Italy looks to be stepping in front of Span to be the next of the PIIGS countries to be on the fast track toward default, I think they've closed their markets 2-3 times this week and it look like a short selling ban will go in to effect, likely exacerbating the situation rather then calming it as historical evidence from the US has shown, when we banned selling financials short.

The race to the bottom in currencies is going thermonuclear. First the Swiss National Bank, followed promptly by the BOJ , an intervention with a 2 day half life, and now the Swiss look to peg the Franc to the Euro. Border controls are already in place in certain countries and the spirit of the EU is quickly fading in to resentment. Yet the market showed some resilience, not only in the fact that it has not plunged further, but in the internals on the up days which have been astounding.

Charts and Internals...

The big accomplishment for the S&P--500 was holding right at the 500 day moving average.

The internals were not as exciting today, but not bad-20/30 major Morningstar groups closed green. 189 of 239 Industry/Sub-Industry groups closed green. The Dow had 21 advancers, the NASDAQ 100 had 78 winners, the S&P-500 had 333 winners and the Russell 2k had 1060 losers and only 857 winners.

The dominant Price/Volume relationship was easily Close Up/Volume Down, generally considered a bearish relationship, but in context it doesn't mean much. Had we rallied 5% today on that relationship, it would have been worrisome.

As I've been warning, there's something not right in GLD and GLD has fallen the last 2 days-irrespective of the safe haven trade.
 60 min negative divergence in GLD, a warning sign, note the divergence at the top of price highs.

The bigger problem for GLD, the daily chart is negatively divergent.

As mentioned earlier, the VIX gave a bullish signal today, having crossed above its Bollinger Bands on Wednesday, falling below on Thursday and posting a lower close today confirming the signal.


One way I get a feel for the market is buy the trades that are available and there are a lot of nice looking trades that seem to want to pullback a bit which is exactly what I expected for the market.

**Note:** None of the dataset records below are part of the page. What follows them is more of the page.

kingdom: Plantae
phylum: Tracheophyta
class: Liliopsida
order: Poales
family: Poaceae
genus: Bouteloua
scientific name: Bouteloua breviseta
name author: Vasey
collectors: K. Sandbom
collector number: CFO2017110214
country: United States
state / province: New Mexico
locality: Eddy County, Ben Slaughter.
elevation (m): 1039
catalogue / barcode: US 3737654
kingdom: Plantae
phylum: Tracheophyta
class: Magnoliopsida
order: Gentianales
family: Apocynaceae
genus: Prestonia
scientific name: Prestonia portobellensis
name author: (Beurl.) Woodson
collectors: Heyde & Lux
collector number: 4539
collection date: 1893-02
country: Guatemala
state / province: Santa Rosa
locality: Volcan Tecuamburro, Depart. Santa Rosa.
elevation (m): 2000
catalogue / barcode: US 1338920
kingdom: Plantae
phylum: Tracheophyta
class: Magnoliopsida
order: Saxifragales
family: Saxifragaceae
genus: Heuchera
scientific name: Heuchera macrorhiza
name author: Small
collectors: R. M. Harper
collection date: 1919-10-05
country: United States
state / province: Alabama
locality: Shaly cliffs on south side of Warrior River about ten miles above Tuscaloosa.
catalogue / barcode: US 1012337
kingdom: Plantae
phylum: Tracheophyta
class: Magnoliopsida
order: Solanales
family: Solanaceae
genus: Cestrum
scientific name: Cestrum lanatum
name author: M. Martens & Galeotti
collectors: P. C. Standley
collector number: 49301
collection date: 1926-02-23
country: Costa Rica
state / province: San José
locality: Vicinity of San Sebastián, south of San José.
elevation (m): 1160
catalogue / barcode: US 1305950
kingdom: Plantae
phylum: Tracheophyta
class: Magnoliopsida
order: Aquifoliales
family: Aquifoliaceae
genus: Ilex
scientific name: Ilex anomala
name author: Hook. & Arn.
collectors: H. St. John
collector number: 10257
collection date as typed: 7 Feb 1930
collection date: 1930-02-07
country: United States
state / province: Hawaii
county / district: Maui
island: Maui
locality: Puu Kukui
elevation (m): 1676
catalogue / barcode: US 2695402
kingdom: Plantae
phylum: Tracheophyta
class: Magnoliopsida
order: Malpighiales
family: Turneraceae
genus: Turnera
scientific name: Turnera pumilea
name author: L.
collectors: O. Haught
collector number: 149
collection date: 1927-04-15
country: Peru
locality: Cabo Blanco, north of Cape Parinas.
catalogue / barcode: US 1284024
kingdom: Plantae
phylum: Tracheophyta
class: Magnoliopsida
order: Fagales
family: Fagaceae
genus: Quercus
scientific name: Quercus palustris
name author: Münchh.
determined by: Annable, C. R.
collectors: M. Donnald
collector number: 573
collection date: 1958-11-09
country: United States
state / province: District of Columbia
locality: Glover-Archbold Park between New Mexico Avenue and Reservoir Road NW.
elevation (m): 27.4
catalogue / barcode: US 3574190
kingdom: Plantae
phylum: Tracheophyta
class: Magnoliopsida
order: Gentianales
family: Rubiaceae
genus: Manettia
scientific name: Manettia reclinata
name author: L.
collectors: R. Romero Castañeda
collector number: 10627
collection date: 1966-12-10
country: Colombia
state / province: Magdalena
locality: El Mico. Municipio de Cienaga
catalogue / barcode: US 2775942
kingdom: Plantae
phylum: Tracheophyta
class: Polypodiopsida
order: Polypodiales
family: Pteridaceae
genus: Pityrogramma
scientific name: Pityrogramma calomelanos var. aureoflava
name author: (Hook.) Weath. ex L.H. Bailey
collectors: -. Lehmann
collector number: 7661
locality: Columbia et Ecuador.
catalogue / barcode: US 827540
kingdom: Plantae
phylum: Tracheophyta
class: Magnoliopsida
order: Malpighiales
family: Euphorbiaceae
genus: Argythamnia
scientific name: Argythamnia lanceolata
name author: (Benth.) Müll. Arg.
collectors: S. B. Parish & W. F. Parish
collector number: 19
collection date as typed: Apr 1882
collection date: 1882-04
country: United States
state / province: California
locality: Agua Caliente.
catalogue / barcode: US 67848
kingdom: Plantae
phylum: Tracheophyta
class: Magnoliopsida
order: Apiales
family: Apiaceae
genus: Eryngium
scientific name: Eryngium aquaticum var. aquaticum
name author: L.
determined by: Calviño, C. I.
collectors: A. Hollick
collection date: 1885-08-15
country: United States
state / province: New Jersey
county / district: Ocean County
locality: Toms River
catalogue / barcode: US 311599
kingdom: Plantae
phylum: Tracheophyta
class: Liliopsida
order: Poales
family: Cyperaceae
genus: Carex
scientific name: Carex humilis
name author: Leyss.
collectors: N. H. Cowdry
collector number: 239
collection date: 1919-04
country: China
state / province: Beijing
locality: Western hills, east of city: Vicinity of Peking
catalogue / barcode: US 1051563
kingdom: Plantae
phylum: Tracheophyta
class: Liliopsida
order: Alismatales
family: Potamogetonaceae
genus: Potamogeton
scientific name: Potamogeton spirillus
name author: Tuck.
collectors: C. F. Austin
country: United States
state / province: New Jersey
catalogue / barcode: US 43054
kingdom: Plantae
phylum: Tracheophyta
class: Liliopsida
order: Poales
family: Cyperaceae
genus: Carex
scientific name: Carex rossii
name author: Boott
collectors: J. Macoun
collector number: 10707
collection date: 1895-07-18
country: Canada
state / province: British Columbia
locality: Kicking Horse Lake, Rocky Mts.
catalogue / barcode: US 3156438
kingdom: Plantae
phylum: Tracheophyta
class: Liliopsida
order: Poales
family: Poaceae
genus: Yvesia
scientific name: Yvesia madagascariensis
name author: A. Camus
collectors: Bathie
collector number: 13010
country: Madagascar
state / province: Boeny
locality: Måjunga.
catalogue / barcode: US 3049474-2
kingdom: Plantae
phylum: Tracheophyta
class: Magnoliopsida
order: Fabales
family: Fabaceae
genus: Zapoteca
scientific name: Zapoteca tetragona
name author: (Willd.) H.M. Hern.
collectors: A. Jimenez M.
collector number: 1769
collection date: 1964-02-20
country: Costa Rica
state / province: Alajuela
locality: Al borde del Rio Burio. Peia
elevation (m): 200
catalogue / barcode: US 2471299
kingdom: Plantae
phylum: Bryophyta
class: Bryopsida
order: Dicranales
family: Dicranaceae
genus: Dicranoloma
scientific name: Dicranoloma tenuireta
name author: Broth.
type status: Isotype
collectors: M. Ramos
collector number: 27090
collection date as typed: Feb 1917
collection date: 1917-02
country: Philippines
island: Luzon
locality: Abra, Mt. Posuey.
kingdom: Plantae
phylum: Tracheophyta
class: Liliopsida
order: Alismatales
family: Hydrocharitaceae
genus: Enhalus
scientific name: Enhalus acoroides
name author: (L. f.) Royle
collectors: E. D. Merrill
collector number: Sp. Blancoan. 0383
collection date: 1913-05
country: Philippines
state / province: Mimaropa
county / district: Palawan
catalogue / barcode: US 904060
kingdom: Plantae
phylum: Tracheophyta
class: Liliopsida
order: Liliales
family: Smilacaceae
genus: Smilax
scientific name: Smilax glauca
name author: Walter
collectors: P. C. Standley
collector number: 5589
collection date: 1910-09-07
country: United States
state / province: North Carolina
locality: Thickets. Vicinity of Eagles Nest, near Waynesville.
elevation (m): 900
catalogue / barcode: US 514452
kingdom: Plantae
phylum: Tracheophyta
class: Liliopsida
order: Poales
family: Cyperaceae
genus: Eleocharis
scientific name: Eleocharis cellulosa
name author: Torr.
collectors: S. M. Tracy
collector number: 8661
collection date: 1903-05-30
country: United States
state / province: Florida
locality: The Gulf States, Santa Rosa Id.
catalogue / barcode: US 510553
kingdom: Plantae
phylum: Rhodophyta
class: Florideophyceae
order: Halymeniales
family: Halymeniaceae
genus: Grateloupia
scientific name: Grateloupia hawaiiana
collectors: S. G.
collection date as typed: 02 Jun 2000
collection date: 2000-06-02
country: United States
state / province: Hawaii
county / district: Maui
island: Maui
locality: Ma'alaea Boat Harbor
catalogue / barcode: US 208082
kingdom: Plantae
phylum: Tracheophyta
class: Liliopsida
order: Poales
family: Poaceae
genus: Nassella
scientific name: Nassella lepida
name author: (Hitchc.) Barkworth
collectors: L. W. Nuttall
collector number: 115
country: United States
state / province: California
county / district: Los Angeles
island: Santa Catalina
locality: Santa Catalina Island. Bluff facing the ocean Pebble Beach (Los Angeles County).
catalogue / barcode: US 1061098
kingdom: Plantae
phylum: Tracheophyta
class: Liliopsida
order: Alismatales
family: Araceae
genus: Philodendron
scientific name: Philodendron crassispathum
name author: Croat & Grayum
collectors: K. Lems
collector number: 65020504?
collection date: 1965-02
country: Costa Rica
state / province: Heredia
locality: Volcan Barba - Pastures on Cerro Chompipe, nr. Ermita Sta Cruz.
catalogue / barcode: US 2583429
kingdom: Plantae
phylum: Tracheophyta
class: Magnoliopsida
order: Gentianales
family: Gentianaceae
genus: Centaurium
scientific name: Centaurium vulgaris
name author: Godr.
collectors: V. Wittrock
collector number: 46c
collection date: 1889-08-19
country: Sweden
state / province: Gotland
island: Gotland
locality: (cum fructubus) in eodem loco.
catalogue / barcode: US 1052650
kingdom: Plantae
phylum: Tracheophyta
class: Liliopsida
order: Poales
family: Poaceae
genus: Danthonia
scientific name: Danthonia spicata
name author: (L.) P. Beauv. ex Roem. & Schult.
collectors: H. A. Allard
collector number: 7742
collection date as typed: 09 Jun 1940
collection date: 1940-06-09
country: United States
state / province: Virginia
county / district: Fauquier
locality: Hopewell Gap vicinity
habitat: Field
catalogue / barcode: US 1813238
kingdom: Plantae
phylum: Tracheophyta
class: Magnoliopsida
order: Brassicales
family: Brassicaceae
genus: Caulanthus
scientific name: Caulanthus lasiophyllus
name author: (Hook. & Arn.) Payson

We didn't make it as low today as I had forecasted, but we did give back some decent gains, for example: The S&P gave back about 1.3% off its highs on a day it closed up .54%, so this morning's early prediction was pretty good, but not perfect.


Also as mentioned, R1 is acting as resistance.


Oil is showing some bullishness, I expect a little more basing there before a rally attempt.

 The downside call at the red arrows.

 3C distribution at the downside call and recent accumulation.

The short term chart suggests a little more downside consolidation before a move up.


This 30 min DIA chart not only shows the negative divergences leading to the decline, but a leading divergence that is borderline spectacular. As I said last night, there are apparently a lot of great opportunities right around the corner.

Last I want to end with a daily chart of the $USD,

 The daily chart is showing a period of extended accumulation.

However the hourly chart is showing distribution.

This actually makes sense with what I'm seeing in the market.Remember that the dollar has an inverse correlation with equities, so f the hourly hart is about ready to turn down, that would likely mean equities would see a pretty fierce upside rally, however, as I have noted, I believe this will be the last rally and the next shoe to drop will be more intense then this one. With the daily chart accumulating, the dollar (after the fall signaled by the hourly chart), could put in a massive rally pushing stocks down in line with my last shoe to drop theory. This s why I say I see huge opportunities ahead, things are lining up and a crash in Europe could be exactly what sends the dollar higher and equities, much, much lower, but first we have a rally to look for.